Using Bayesian Networks to Identify the Causal Effect of Speeding in Individual Vehicle/Pedestrian Collisions

arXiv:1301.2264v113 citations
Originality Synthesis-oriented
AI Analysis

This provides a method for traffic safety analysis to quantify the impact of speeding on accidents, though it is incremental as it applies existing Bayesian network techniques to a specific domain.

The paper tackled the problem of estimating the causal effect of speeding on vehicle/pedestrian collisions by computing the probability that speeding was a necessary condition for each accident, using Bayesian networks to unify uncertainty and causal analyses from accident reconstruction literature.

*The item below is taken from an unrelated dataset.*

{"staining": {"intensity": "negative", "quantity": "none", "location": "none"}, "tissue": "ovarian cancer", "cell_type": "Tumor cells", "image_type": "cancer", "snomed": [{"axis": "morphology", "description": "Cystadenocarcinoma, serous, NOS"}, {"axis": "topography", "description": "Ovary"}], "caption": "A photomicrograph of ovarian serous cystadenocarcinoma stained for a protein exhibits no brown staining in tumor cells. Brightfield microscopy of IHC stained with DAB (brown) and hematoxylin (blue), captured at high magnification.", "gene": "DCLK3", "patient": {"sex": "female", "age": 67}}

On roads showing significant violations of posted speed limits, one measure of the safety effect of speeding is the difference between the road's actual accident count and the count that would have occurred if the posted speed limit had been strictly obeyed. An estimate of this accident reduction can be had by computing the probability that speeding was a necessary condition for each of set of accidents. This is an instance of assessing individual probabilities of causation, which is generally not possible absent prior knowledge of causal structure. For traffic accidents such prior knowledge is often available and this paper illustrates how, for a commonly occurring class of vehicle/pedestrian accidents, approaches to uncertainty and causal analyses appearing in the accident reconstruction literature can be unified using Bayesian networks. Measured skidmarks, pedestrian throw distances, and pedestrian injury severity are treated as evidence, and using the Gibbs Sampling routine BUGS, the posterior probability distribution over exogenous variables, such as the vehicle's initial speed, location, and driver reaction time, is computed. This posterior distribution is then used to compute the "probability of necessity" for speeding.